The company said it believes it can legally modify such loans, even those held in securitizations, based on its review of investor agreements and its experience with investors and trustees to date.
In other words, it’s become so bad that investors are willing to try anything to mitigate losses on their soured mortgages.
“When homes are foreclosed, everybody suffers, so working aggressively to modify all loans -whether owned by Chase or owned by others – on terms that should work for the borrower, makes good sense for everyone,” said Charles W. Scharf, Chief Executive Officer for Retail Financial Services at Chase, in a statement.
“Our experience at Chase has shown that when mortgages are properly modified, using income verification and other appropriate criteria, they perform very well over time.”
That said, the company also provided an update on their proprietary loan modification program already in place for Chase-owned loans.
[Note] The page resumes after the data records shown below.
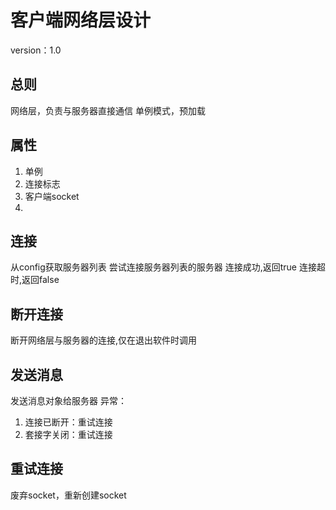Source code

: # 客户端网络层设计

version：1.0

## 总则

网络层，负责与服务器直接通信
单例模式，预加载

## 属性

1. 单例
2. 连接标志
3. 客户端socket
4. 

## 连接

从config获取服务器列表
尝试连接服务器列表的服务器
连接成功,返回true
连接超时,返回false

## 断开连接

断开网络层与服务器的连接,仅在退出软件时调用

## 发送消息

发送消息对象给服务器
异常：

1. 连接已断开：重试连接
2. 套接字关闭：重试连接

## 重试连接

废弃socket，重新创建socket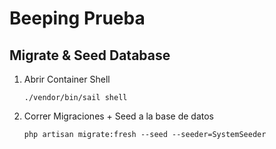 # Beeping Prueba


## Migrate & Seed Database
1. Abrir Container Shell

    `./vendor/bin/sail shell`

2. Correr Migraciones + Seed a la base de datos

    `php artisan migrate:fresh --seed --seeder=SystemSeeder`
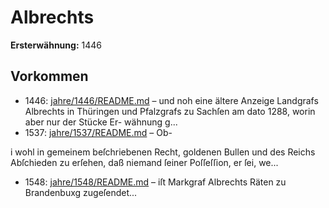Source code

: # Albrechts

**Ersterwähnung:** 1446

## Vorkommen
- 1446: [jahre/1446/README.md](../jahre/1446/README.md) – und noh eine ältere Anzeige
Landgrafs Albrechts in Thüringen und Pfalzgrafs zu
Sachſen am dato 1288, worin aber nur der Stücke Er-
wähnung g...
- 1537: [jahre/1537/README.md](../jahre/1537/README.md) – Ob-

i wohl in gemeinem beſchriebenen Recht, goldenen Bullen
und des Reichs Abſchieden zu erſehen, daß niemand ſeiner
Poſſeſſion, er ſei, we...
- 1548: [jahre/1548/README.md](../jahre/1548/README.md) – iſt Markgraf Albrechts Räten
zu Brandenbuxg zugeſendet...
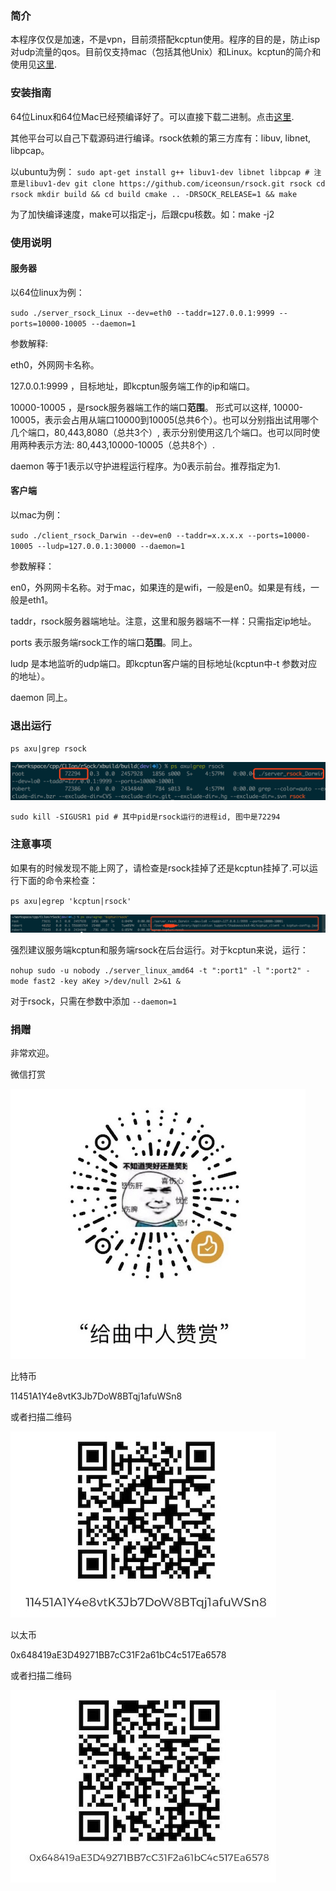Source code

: 
### 简介

本程序仅仅是加速，不是vpn，目前须搭配kcptun使用。程序的目的是，防止isp对udp流量的qos。目前仅支持mac（包括其他Unix）和Linux。kcptun的简介和使用见[这里](https://github.com/xtaci/kcptun).

### 安装指南

64位Linux和64位Mac已经预编译好了。可以直接下载二进制。点击[这里](https://github.com/iceonsun/rsock/releases).

其他平台可以自己下载源码进行编译。rsock依赖的第三方库有：libuv, libnet, libpcap。

以ubuntu为例：
`sudo apt-get install g++ libuv1-dev libnet libpcap # 注意是libuv1-dev
git clone https://github.com/iceonsun/rsock.git rsock
cd rsock
mkdir build && cd build
cmake .. -DRSOCK_RELEASE=1 && make`

为了加快编译速度，make可以指定-j，后跟cpu核数。如：make -j2

### 使用说明

#### 服务器

以64位linux为例：

`sudo ./server_rsock_Linux --dev=eth0 --taddr=127.0.0.1:9999 --ports=10000-10005 --daemon=1`


参数解释:

eth0，外网网卡名称。

127.0.0.1:9999 ，目标地址，即kcptun服务端工作的ip和端口。

10000-10005 ，是rsock服务器端工作的端口**范围**。 形式可以这样, 
10000-10005，表示会占用从端口10000到10005(总共6个）。也可以分别指出试用哪个几个端口，80,443,8080（总共3个）, 表示分别使用这几个端口。也可以同时使用两种表示方法: 80,443,10000-10005（总共8个）.

daemon 等于1表示以守护进程运行程序。为0表示前台。推荐指定为1.

#### 客户端

以mac为例：

`sudo ./client_rsock_Darwin --dev=en0 --taddr=x.x.x.x --ports=10000-10005 --ludp=127.0.0.1:30000 --daemon=1`

参数解释：

en0，外网网卡名称。对于mac，如果连的是wifi，一般是en0。如果是有线，一般是eth1。

taddr，rsock服务器端地址。注意，这里和服务器端不一样：只需指定ip地址。

ports 表示服务端rsock工作的端口**范围**。同上。

ludp 是本地监听的udp端口。即kcptun客户端的目标地址(kcptun中-t 参数对应的地址）。

daemon 同上。

### 退出运行

`ps axu|grep rsock`

![](img/pid.png)

`sudo kill -SIGUSR1 pid # 其中pid是rsock运行的进程id, 图中是72294`

### 注意事项

如果有的时候发现不能上网了，请检查是rsock挂掉了还是kcptun挂掉了.可以运行下面的命令来检查：

`ps axu|egrep 'kcptun|rsock'`

![](img/running.png)

强烈建议服务端kcptun和服务端rsock在后台运行。对于kcptun来说，运行：

`nohup sudo -u nobody ./server_linux_amd64 -t ":port1" -l ":port2" -mode fast2 -key aKey >/dev/null 2>&1 &`

对于rsock，只需在参数中添加 `--daemon=1`

### 捐赠

非常欢迎。

微信打赏

![](img/wxdonation.jpg)

比特币

11451A1Y4e8vtK3Jb7DoW8BTqj1afuWSn8

或者扫描二维码

![](img/btdonation.jpeg)

以太币

0x648419aE3D49271BB7cC31F2a61bC4c517Ea6578

或者扫描二维码

![](img/ethdonation.jpeg)

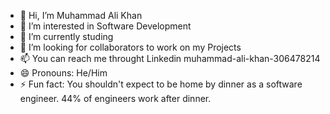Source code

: - 👋 Hi, I’m Muhammad Ali Khan
- 👀 I’m interested in Software Development
- 🌱 I’m currently studing 
- 💞️ I’m looking for collaborators to work on my Projects
- 📫 You can reach me throught Linkedin muhammad-ali-khan-306478214
- 😄 Pronouns: He/Him  
- ⚡ Fun fact: You shouldn't expect to be home by dinner as a software engineer. 44% of engineers work after dinner.

<!---
mo-alikhann/mo-alikhann is a ✨ special ✨ repository because its `README.md` (this file) appears on your GitHub profile.
You can click the Preview link to take a look at your changes.
--->
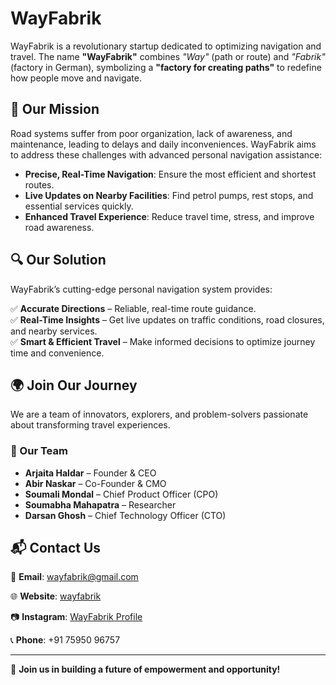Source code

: # WayFabrik


WayFabrik is a revolutionary startup dedicated to optimizing navigation and travel. The name **"WayFabrik"** combines *"Way"* (path or route) and *"Fabrik"* (factory in German), symbolizing a **"factory for creating paths"** to redefine how people move and navigate.

## 🚀 Our Mission

Road systems suffer from poor organization, lack of awareness, and maintenance, leading to delays and daily inconveniences. WayFabrik aims to address these challenges with advanced personal navigation assistance:

- **Precise, Real-Time Navigation**: Ensure the most efficient and shortest routes.
- **Live Updates on Nearby Facilities**: Find petrol pumps, rest stops, and essential services quickly.
- **Enhanced Travel Experience**: Reduce travel time, stress, and improve road awareness.

## 🔍 Our Solution

WayFabrik’s cutting-edge personal navigation system provides:

✅ **Accurate Directions** – Reliable, real-time route guidance.  
✅ **Real-Time Insights** – Get live updates on traffic conditions, road closures, and nearby services.  
✅ **Smart & Efficient Travel** – Make informed decisions to optimize journey time and convenience.  

## 🌍 Join Our Journey

We are a team of innovators, explorers, and problem-solvers passionate about transforming travel experiences.

### 👥 Our Team

- **Arjaita Haldar** – Founder & CEO  
- **Abir Naskar** – Co-Founder & CMO  
- **Soumali Mondal** – Chief Product Officer (CPO)  
- **Soumabha Mahapatra** – Researcher  
- **Darsan Ghosh** – Chief Technology Officer (CTO)  

## 📬 Contact Us

📧 **Email**: [wayfabrik@gmail.com](mailto:wayfabrik@gmail.com) 

🌐 **Website**: [wayfabrik](https://wayfabrik.github.io/)

📷 **Instagram**: [WayFabrik Profile](https://www.instagram.com/wayfabrik/profilecard/?igsh=ZGZiNHc5eGwxdno5)  

📞 **Phone**: +91 75950 96757  

---

🌟 **Join us in building a future of empowerment and opportunity!**  

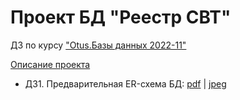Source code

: # Проект БД "Реестр СВТ"

ДЗ по курсу ["Otus.Базы данных 2022-11"](https://otus.ru/lessons/subd/)

[Описание проекта](description.md)

* ДЗ1. Предварительная ER-схема БД: [pdf](files/01/er-schema-db-svt.pdf) | [jpeg](files/01/er-schema-db-svt.jpeg)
While leaving out performance numbers, the company said it has delayed foreclosure starts on over $22 billion in Chase-owned mortgages for more than 80,000 homeowners.
Additionally, the bank and mortgage lender opened two of its proposed 24 “Homeownership Centers,” with the remainder expected to open by mid-March.
Chase also added 300 loan counselors to its team, pushing the total above 2,500 assigned to deal with the growing number of borrowers in arrears.
Earlier this week, Chase halted wholesale lending to focus on originating via its expanded retail network.